■ Material supplied:
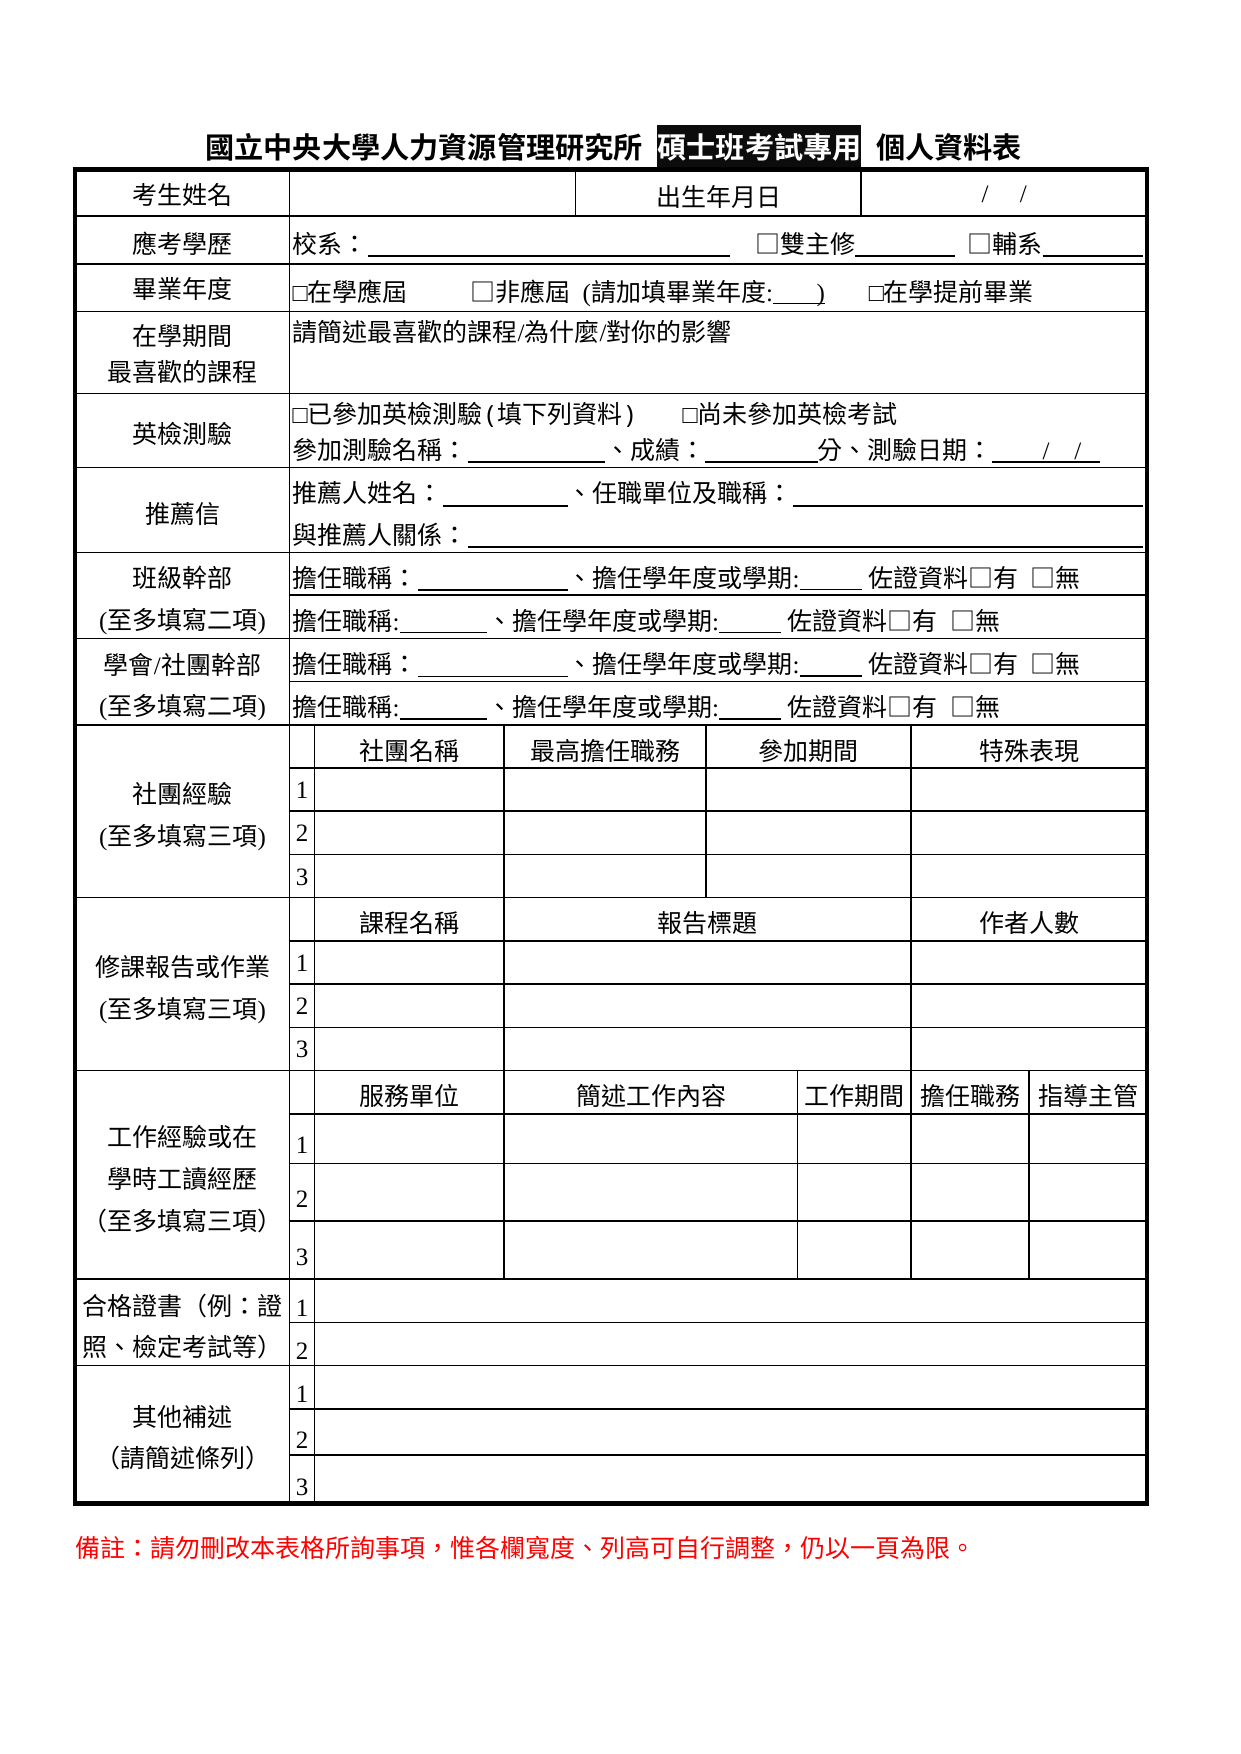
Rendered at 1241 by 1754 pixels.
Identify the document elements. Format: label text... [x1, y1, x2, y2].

table_cell [1030, 1164, 1145, 1220]
table_cell 1 [290, 1115, 314, 1162]
table_cell [912, 1028, 1145, 1070]
table_cell 在學期間 最喜歡的課程 [77, 312, 289, 393]
table_cell [315, 1222, 503, 1278]
table_cell [1030, 1115, 1145, 1162]
table_header / / [862, 172, 1145, 215]
table_cell 擔任職稱: 、擔任學年度或學期: 佐證資料□有 □無 [290, 596, 1145, 637]
table_cell 指導主管 [1030, 1071, 1145, 1113]
table_cell 3 [290, 1222, 314, 1278]
table_cell 英檢測驗 [77, 394, 289, 467]
table_cell [707, 769, 910, 810]
table_cell 班級幹部 (至多填寫二項) [77, 553, 289, 637]
table_header 考生姓名 [77, 172, 289, 215]
table_cell [505, 769, 705, 810]
table_cell 簡述工作內容 [505, 1071, 797, 1113]
table_header 出生年月日 [576, 172, 860, 215]
table_cell 特殊表現 [912, 726, 1145, 767]
table_cell [315, 1280, 1145, 1322]
table_cell □在學應屆 □非應屆 (請加填畢業年度: ) □在學提前畢業 [290, 265, 1145, 311]
table_cell 學會/社團幹部 (至多填寫二項) [77, 639, 289, 724]
table_cell [315, 1115, 503, 1162]
table_header [290, 172, 575, 215]
table_cell [505, 1115, 797, 1162]
table_cell 推薦信 [77, 468, 289, 552]
table_cell [315, 1028, 503, 1070]
table_cell 校系： □雙主修 □輔系 [290, 217, 1145, 263]
table_cell 1 [290, 1280, 314, 1322]
table_cell [505, 942, 910, 983]
table_cell [912, 942, 1145, 983]
table_cell 畢業年度 [77, 265, 289, 311]
table_cell [912, 812, 1145, 854]
table_cell [315, 1323, 1145, 1365]
table_cell 3 [290, 855, 314, 897]
table_cell 課程名稱 [315, 898, 503, 940]
table_cell 最高擔任職務 [505, 726, 705, 767]
table_cell [798, 1222, 910, 1278]
table_cell [290, 898, 314, 940]
table_cell 3 [290, 1456, 314, 1501]
table_cell [505, 1164, 797, 1220]
table_cell [912, 855, 1145, 897]
table_cell 擔任職稱： 、擔任學年度或學期: 佐證資料□有 □無 [290, 553, 1145, 594]
table_cell 工作經驗或在 學時工讀經歷 （至多填寫三項） [77, 1071, 289, 1278]
table_cell 2 [290, 812, 314, 854]
table_cell [505, 812, 705, 854]
table_cell [315, 985, 503, 1027]
table_cell 1 [290, 1366, 314, 1408]
table_cell 社團名稱 [315, 726, 503, 767]
table_cell [315, 855, 503, 897]
table_cell [315, 1366, 1145, 1408]
table_cell 3 [290, 1028, 314, 1070]
table_cell 2 [290, 1164, 314, 1220]
table_cell [315, 1164, 503, 1220]
table_cell [505, 1028, 910, 1070]
table_cell [912, 1222, 1028, 1278]
table_cell 2 [290, 985, 314, 1027]
table_cell 1 [290, 769, 314, 810]
table_cell 2 [290, 1323, 314, 1365]
table_cell [798, 1164, 910, 1220]
table_cell 其他補述 （請簡述條列） [77, 1366, 289, 1501]
table_cell 報告標題 [505, 898, 910, 940]
table_cell 擔任職稱: 、擔任學年度或學期: 佐證資料□有 □無 [290, 682, 1145, 724]
table_cell 1 [290, 942, 314, 983]
table_cell 請簡述最喜歡的課程/為什麼/對你的影響 [290, 312, 1145, 393]
table_cell [315, 1410, 1145, 1454]
table_cell [315, 1456, 1145, 1501]
table_cell 擔任職務 [912, 1071, 1028, 1113]
table_cell 參加期間 [707, 726, 910, 767]
table_cell 社團經驗 (至多填寫三項) [77, 726, 289, 897]
table_cell [707, 855, 910, 897]
table_cell [505, 985, 910, 1027]
table_cell 作者人數 [912, 898, 1145, 940]
table_cell [912, 769, 1145, 810]
table_cell 擔任職稱： 、擔任學年度或學期: 佐證資料□有 □無 [290, 639, 1145, 681]
text 國立中央大學人力資源管理研究所 碩士班考試專用 個人資料表 [75, 104, 1152, 167]
table_cell [315, 769, 503, 810]
table_cell [290, 1071, 314, 1113]
table_cell [1030, 1222, 1145, 1278]
table_cell [315, 812, 503, 854]
table_cell [912, 1115, 1028, 1162]
table_cell □已參加英檢測驗(填下列資料) □尚未參加英檢考試 參加測驗名稱： 、成績： 分、測驗日期： / / [290, 394, 1145, 467]
table_cell [912, 1164, 1028, 1220]
table_cell 應考學歷 [77, 217, 289, 263]
table_cell [505, 1222, 797, 1278]
table_cell [505, 855, 705, 897]
table_cell [912, 985, 1145, 1027]
table_cell 推薦人姓名： 、任職單位及職稱： 與推薦人關係： [290, 468, 1145, 552]
table_cell 2 [290, 1410, 314, 1454]
table_cell 工作期間 [798, 1071, 910, 1113]
table_cell [315, 942, 503, 983]
text 備註：請勿刪改本表格所詢事項，惟各欄寬度、列高可自行調整，仍以一頁為限。 [75, 1505, 1152, 1568]
table_cell 合格證書（例：證照、檢定考試等） [77, 1280, 289, 1365]
table_cell [707, 812, 910, 854]
table_cell [290, 726, 314, 767]
table_cell [798, 1115, 910, 1162]
table_cell 修課報告或作業 (至多填寫三項) [77, 898, 289, 1070]
table_cell 服務單位 [315, 1071, 503, 1113]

■ Exercise brief:
Please write out the rows above again, switching every "table_header" to "column_header" and leaving everything else unchanged. Omit the pictures.

■ Solution to this task:
Rendered at 1241 by 1754 pixels.
Identify the document elements. Format: label text... [x1, y1, x2, y2].

table_cell [1030, 1164, 1145, 1220]
table_cell 1 [290, 1115, 314, 1162]
table_cell [912, 1028, 1145, 1070]
table_cell 在學期間 最喜歡的課程 [77, 312, 289, 393]
table_cell [315, 1222, 503, 1278]
table_cell [1030, 1115, 1145, 1162]
column_header / / [862, 172, 1145, 215]
table_cell 擔任職稱: 、擔任學年度或學期: 佐證資料□有 □無 [290, 596, 1145, 637]
table_cell 指導主管 [1030, 1071, 1145, 1113]
table_cell 3 [290, 1222, 314, 1278]
table_cell 英檢測驗 [77, 394, 289, 467]
table_cell [707, 769, 910, 810]
table_cell 班級幹部 (至多填寫二項) [77, 553, 289, 637]
column_header 考生姓名 [77, 172, 289, 215]
table_cell [505, 769, 705, 810]
table_cell 簡述工作內容 [505, 1071, 797, 1113]
column_header 出生年月日 [576, 172, 860, 215]
table_cell 特殊表現 [912, 726, 1145, 767]
table_cell [315, 1280, 1145, 1322]
table_cell □在學應屆 □非應屆 (請加填畢業年度: ) □在學提前畢業 [290, 265, 1145, 311]
table_cell 學會/社團幹部 (至多填寫二項) [77, 639, 289, 724]
table_cell [315, 1115, 503, 1162]
column_header [290, 172, 575, 215]
table_cell [505, 1115, 797, 1162]
table_cell 推薦信 [77, 468, 289, 552]
table_cell [315, 1028, 503, 1070]
table_cell 校系： □雙主修 □輔系 [290, 217, 1145, 263]
table_cell 1 [290, 1280, 314, 1322]
table_cell [505, 942, 910, 983]
table_cell [912, 942, 1145, 983]
table_cell 畢業年度 [77, 265, 289, 311]
table_cell [912, 812, 1145, 854]
table_cell [315, 1323, 1145, 1365]
table_cell 3 [290, 855, 314, 897]
table_cell 課程名稱 [315, 898, 503, 940]
table_cell 最高擔任職務 [505, 726, 705, 767]
table_cell [798, 1222, 910, 1278]
table_cell [290, 898, 314, 940]
table_cell 3 [290, 1456, 314, 1501]
table_cell [505, 1164, 797, 1220]
table_cell [912, 855, 1145, 897]
table_cell 擔任職稱： 、擔任學年度或學期: 佐證資料□有 □無 [290, 553, 1145, 594]
table_cell 工作經驗或在 學時工讀經歷 （至多填寫三項） [77, 1071, 289, 1278]
table_cell 2 [290, 812, 314, 854]
table_cell [505, 812, 705, 854]
table_cell [315, 985, 503, 1027]
table_cell 1 [290, 1366, 314, 1408]
table_cell 社團名稱 [315, 726, 503, 767]
table_cell [315, 855, 503, 897]
table_cell [315, 1366, 1145, 1408]
table_cell 3 [290, 1028, 314, 1070]
table_cell 2 [290, 1164, 314, 1220]
table_cell [315, 1164, 503, 1220]
table_cell [505, 1028, 910, 1070]
table_cell [912, 1222, 1028, 1278]
table_cell 2 [290, 985, 314, 1027]
table_cell 1 [290, 769, 314, 810]
table_cell 2 [290, 1323, 314, 1365]
table_cell [798, 1164, 910, 1220]
table_cell 其他補述 （請簡述條列） [77, 1366, 289, 1501]
table_cell 報告標題 [505, 898, 910, 940]
table_cell 擔任職稱: 、擔任學年度或學期: 佐證資料□有 □無 [290, 682, 1145, 724]
table_cell 1 [290, 942, 314, 983]
table_cell 請簡述最喜歡的課程/為什麼/對你的影響 [290, 312, 1145, 393]
table_cell [315, 1410, 1145, 1454]
table_cell [315, 1456, 1145, 1501]
table_cell 擔任職務 [912, 1071, 1028, 1113]
table_cell 參加期間 [707, 726, 910, 767]
table_cell 社團經驗 (至多填寫三項) [77, 726, 289, 897]
table_cell [707, 855, 910, 897]
table_cell [505, 985, 910, 1027]
table_cell 作者人數 [912, 898, 1145, 940]
table_cell [912, 769, 1145, 810]
table_cell 擔任職稱： 、擔任學年度或學期: 佐證資料□有 □無 [290, 639, 1145, 681]
text 國立中央大學人力資源管理研究所 碩士班考試專用 個人資料表 [75, 104, 1152, 167]
table_cell [315, 769, 503, 810]
table_cell [290, 1071, 314, 1113]
table_cell [1030, 1222, 1145, 1278]
table_cell [315, 812, 503, 854]
table_cell [912, 1115, 1028, 1162]
table_cell □已參加英檢測驗(填下列資料) □尚未參加英檢考試 參加測驗名稱： 、成績： 分、測驗日期： / / [290, 394, 1145, 467]
table_cell [912, 1164, 1028, 1220]
table_cell 應考學歷 [77, 217, 289, 263]
table_cell [505, 1222, 797, 1278]
table_cell [505, 855, 705, 897]
table_cell [912, 985, 1145, 1027]
table_cell 推薦人姓名： 、任職單位及職稱： 與推薦人關係： [290, 468, 1145, 552]
table_cell 2 [290, 1410, 314, 1454]
table_cell 工作期間 [798, 1071, 910, 1113]
table_cell [315, 942, 503, 983]
text 備註：請勿刪改本表格所詢事項，惟各欄寬度、列高可自行調整，仍以一頁為限。 [75, 1505, 1152, 1568]
table_cell 合格證書（例：證照、檢定考試等） [77, 1280, 289, 1365]
table_cell [707, 812, 910, 854]
table_cell [290, 726, 314, 767]
table_cell [798, 1115, 910, 1162]
table_cell 修課報告或作業 (至多填寫三項) [77, 898, 289, 1070]
table_cell 服務單位 [315, 1071, 503, 1113]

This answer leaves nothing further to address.